• Opposition to Nipton in Classes 29&30 on basis of Lipton
Unilever PLC v. MoCI & Quick Oils pte Limited
Judgment No. 171/d/e/4 – 1424 AH, case No. 1652/1/q – 1424 AH

Upon review of the two trademarks “Lipton” and “Nipton”, both in Arabic and Latin characters, it has become evident to the court that both trademarks are closely similar visually and phonetically. This would cause confusion among average consumers as to the goods that bear both trademarks, especially that both trademarks are under the same class of goods. Therefore, registration of the applied-for trademark shall be refused. The argument that the applied-for is made distinct by a device of a knight holding a spear is of no effect, because the device is not the main element of the trademark. In this respect, decisive is the trademark itself, its reputation, and the impression it leaves on consumers’ minds.

• Refusal of HERO & device in Class 29 on basis of HERO
Union Food Company v. MoCI
Judgment No. 47/d/e/3 – 1426 AH, case No. 3847/1/q – 1425 AH

It is evident that the applied-for trademark is identical to the prior registered trademark in its main and distinctive element in the visual and phonetic aspect. In addition, the applied-for trademark shares the same class with the registered trademark and in respect of the same goods. This will cause harm to the owner of the registered trademark and cause confusion to the average consumer. The existence of additional different elements in either trademark is of no significance because what matters is the similarity of both trademarks in terms of the main elements, which would confuse the public.

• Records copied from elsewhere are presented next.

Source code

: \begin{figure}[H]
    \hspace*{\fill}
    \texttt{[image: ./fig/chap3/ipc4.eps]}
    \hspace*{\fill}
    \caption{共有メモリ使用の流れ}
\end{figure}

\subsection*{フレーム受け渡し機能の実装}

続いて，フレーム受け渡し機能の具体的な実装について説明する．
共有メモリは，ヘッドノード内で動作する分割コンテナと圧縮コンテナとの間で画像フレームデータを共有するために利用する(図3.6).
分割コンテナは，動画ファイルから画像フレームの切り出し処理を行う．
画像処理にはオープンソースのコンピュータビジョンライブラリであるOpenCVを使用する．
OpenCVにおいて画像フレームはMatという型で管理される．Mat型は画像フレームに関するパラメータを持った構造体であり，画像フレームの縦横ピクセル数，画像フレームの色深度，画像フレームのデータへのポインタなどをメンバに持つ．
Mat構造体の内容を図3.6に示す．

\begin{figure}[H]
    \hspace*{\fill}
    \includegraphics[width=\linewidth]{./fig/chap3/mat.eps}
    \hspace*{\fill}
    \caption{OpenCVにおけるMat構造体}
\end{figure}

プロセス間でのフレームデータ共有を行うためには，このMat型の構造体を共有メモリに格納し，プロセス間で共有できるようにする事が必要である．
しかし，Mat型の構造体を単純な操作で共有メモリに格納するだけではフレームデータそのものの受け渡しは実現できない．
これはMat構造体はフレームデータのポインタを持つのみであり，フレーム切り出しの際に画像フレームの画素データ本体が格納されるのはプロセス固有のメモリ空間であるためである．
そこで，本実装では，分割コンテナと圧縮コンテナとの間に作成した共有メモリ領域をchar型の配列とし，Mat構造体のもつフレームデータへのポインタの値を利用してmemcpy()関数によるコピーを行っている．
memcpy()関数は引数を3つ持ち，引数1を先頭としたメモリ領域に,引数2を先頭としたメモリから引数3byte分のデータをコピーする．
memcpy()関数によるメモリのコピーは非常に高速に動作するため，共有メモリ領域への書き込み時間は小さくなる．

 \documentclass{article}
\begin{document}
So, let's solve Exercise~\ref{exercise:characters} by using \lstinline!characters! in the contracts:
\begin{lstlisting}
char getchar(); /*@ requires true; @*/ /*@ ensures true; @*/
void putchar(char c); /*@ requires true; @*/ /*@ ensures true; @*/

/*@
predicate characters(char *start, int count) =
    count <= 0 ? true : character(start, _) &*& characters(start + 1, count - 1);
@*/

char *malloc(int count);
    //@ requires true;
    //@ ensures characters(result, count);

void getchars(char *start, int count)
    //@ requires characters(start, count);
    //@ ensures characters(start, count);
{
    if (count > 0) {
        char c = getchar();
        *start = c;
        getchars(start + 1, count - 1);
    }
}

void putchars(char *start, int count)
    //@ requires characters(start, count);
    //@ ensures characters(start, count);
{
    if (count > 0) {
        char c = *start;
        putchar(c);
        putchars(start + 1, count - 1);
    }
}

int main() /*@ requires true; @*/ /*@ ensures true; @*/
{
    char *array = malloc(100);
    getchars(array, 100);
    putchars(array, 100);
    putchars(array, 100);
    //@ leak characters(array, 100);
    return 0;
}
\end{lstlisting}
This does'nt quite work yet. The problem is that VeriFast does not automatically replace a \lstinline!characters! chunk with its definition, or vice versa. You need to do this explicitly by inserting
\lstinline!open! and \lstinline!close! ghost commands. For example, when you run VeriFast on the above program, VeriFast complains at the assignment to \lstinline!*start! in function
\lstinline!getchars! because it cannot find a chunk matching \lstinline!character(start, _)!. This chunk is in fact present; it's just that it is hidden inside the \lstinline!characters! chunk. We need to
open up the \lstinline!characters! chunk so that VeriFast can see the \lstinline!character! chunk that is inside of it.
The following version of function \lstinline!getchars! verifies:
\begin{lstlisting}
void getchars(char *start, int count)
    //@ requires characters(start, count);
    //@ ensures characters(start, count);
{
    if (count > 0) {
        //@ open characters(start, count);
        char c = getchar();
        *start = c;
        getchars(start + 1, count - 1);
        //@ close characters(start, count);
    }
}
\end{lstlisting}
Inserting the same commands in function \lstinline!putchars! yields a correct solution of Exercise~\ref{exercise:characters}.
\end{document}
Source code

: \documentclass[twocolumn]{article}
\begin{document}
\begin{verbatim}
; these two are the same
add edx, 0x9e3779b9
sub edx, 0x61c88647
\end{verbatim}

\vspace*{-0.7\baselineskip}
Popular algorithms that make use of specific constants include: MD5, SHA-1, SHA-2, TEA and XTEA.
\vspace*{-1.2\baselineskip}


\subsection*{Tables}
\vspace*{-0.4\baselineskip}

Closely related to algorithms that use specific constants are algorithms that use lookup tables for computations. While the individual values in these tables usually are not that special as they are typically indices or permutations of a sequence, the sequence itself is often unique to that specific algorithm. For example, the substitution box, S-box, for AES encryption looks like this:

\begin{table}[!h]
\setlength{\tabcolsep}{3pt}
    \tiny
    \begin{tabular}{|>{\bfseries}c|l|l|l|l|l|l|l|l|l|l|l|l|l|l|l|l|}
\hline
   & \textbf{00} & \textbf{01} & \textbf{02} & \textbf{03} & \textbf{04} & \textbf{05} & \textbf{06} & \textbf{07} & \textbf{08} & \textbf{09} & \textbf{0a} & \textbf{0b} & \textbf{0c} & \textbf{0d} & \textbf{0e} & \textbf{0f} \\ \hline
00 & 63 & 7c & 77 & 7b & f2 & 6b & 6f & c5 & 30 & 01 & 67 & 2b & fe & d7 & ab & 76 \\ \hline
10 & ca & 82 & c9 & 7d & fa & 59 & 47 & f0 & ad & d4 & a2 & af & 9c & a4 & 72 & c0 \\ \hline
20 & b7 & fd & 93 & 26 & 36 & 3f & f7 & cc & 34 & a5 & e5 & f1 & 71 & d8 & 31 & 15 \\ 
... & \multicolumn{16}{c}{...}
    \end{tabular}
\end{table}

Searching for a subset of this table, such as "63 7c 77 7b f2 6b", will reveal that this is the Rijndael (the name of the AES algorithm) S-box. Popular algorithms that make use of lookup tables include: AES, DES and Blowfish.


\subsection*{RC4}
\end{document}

• Refusal of SAHIL LUBRICANTS & device in Class 4
Shell International v. MoCI
Judgment No. 31/d/e/5 – 1426 AH, case No. 2513/1/q – 1425 AH

When appraising two trademarks for similarity, focus should be on the points of similarity rather than those of difference. In this regard, what matters is the main and distinctive elements of the trademarks rather than the difference in other minor and insignificant elements. The yardstick of similarity is the appraisal of the average consumer who is neither a scrutinizing examiner nor a careless and heedless person. If an average consumer cannot differentiate between the two trademarks, registration shall be refused because the degree of similarity may confuse a consumer. On the other hand, if an average consumer can differentiate between the two trademarks, registration may be approved because the trademarks are not confusing. When applying these rules to the present case, it must be noted that the main elements of the trademark requested to be registered is the word “Sahil” which is similar to the plaintiff company trademark “Shell” in terms of the number of letters and the way they are written... Moreover, the fact that the letter “s” is written inside a distinctive shape as well as the inclusion of the word “Lubricants” is of no significance because this is considered minor data.

• Refusal of OHAYO in Class 9
Ace Electronics Limited v. MoCI
Judgment No. 54/d/e/2 – 1425 AH, case No. 1024/1/q – 1423 AH

Examination of the two trademarks shows that the word “OHAYO” is the essential element in both of them and the other elements in the applied-for trademark are not important enough to affect the characteristics of the trademark and qualify it to registration; since when comparing two trademarks for similarity what matters is the aspects of similarity not those of difference.